After the Wars of the Roses the fortunes of Yorkshire continued to grow. The wool textile industry for which Yorkshire is still renowned began to develop; what started as literally a cottage industry, with independent weavers in villages creating woollen yarn from the hardy sheep that roamed the hills and dales, became a booming industry in a number of Yorkshire towns and cities.
Entrepreneurs took advantage of the water power from the rivers and built hundreds of mills throughout Yorkshire, focused on York and Beverley but also encompassing the towns of Masham, Northallerton, Ripon, Selby, Whitby and Yarm. Yorkshire is still renowned for its fine woollen textiles which are exported all over the world.
Following the introduction of canals and turnpike roads in the 18th and 19th Century, the beautiful spa towns of Harrogate and Knaresborough flourished, as visitors flocked to sample the supposedly curative properties of the waters there.
The population of Yorkshire boomed with the Industrial Revolution.

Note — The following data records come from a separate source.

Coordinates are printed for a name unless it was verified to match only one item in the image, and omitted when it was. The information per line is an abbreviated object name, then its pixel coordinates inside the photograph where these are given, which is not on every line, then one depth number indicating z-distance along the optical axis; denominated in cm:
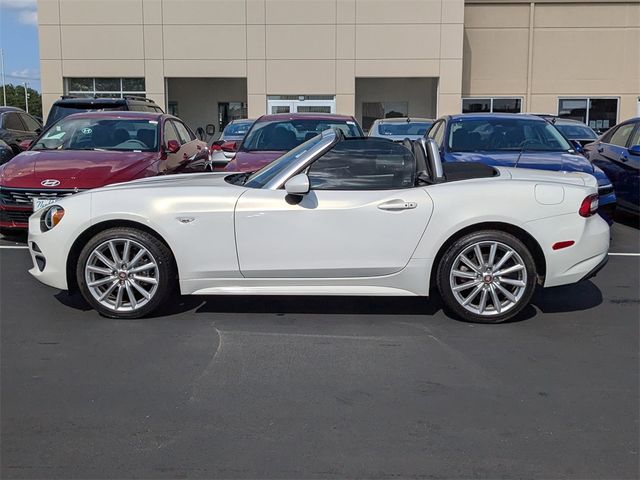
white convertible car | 500
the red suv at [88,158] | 746
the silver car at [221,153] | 889
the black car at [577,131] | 1422
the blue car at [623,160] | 912
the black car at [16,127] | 1384
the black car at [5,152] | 1172
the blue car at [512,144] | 766
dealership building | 2470
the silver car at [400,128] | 1417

The textile industries grew alongside the coal and steel industries, in towns and cities such as Sheffield and Rotherham. Sheffield in particular saw a huge expansion of the cutlery trade when stainless steel and crucible steel were developed locally.

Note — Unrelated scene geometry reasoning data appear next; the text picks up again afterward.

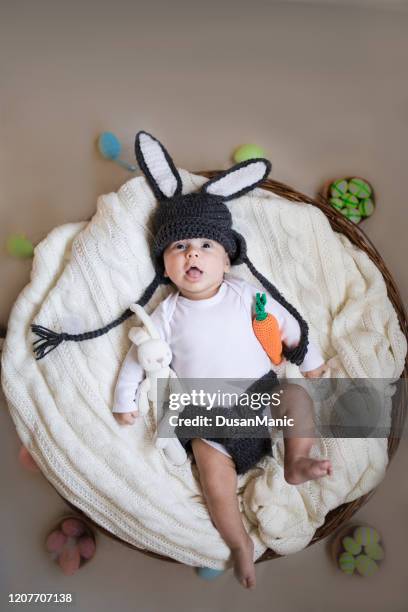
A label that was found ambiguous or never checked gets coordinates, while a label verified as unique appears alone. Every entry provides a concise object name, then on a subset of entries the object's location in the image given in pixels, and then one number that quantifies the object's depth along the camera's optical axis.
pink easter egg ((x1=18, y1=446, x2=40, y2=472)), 1.33
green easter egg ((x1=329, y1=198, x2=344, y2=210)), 1.60
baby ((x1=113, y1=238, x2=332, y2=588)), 1.20
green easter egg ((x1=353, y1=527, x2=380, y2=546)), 1.47
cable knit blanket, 1.23
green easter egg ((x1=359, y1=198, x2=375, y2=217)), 1.59
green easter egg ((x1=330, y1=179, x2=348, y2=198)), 1.60
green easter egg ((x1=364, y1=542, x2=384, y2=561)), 1.46
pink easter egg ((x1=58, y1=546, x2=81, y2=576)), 1.48
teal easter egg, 1.44
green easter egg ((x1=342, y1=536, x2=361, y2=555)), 1.47
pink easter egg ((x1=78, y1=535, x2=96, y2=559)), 1.50
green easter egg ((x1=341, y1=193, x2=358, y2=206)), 1.59
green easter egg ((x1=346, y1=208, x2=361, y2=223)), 1.60
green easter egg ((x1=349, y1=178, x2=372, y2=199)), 1.59
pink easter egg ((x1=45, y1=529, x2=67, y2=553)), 1.49
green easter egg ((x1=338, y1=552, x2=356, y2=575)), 1.46
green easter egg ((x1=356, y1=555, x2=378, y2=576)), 1.46
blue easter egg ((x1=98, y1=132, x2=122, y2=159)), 1.63
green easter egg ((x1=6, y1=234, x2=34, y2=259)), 1.62
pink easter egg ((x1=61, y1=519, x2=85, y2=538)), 1.50
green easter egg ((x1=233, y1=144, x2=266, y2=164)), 1.65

Nowadays, millions of visitors travel to Yorkshire from all over the world. They come to marvel at its historic towns and cities, to walk in the peaceful dales and moors, and to admire the stunning coastline.
For literature fans Yorkshire is synonymous with the Bronte sisters, who lived in the pretty town of Haworth. Emily Bronte described the Yorkshire landscape perfectly in her classic novel Wuthering Heights, when she wrote: “…nothing more divine than those glens shut in by hills, and those bluff, bold swells of heath.”
Arguably the jewel in Yorkshire’s crown remains the city of York itself. This is an ancient walled city with a modern, lively feel, full of independent shops, quaint cobbled streets, more than 30 fascinating museums and more places of historical interest than you could possibly explore during just one visit. The stunning York Minster dominates the city, dating from the 7th Century and every bit as impressive today. It also offers some of the best views in the city from the top of its central tower – if you can brave the climb up 275 steps! Similarly, York Castle has stood on its site since 1068. It’s now a well-known visitor destination, now owned by English Heritage.
The vibrant cities of Leeds and Sheffield are also significant draws for visitors to urban Yorkshire. Leeds is the second largest metropolitan district in the UK, and it has a lively arts, sporting and entertainment scene. For all its industrial heritage, Sheffield is England’s greenest city, with 61% of the entire area being green space, and over a third of the city being within the boundary of the Peak District National Park.
It’s perhaps not surprising, therefore, that beautiful Yorkshire attracts a staggering 100 million visitors each year. Its popularity as an outstanding destination remains high in every season and in every region, whether you come for Spring walks in the fresh green dales, Summer days on the sandy beaches, Autumn hikes among the blooming heather on the moors, or Christmas shopping in the vibrant towns and cities. There’s something for everyone in Yorkshire!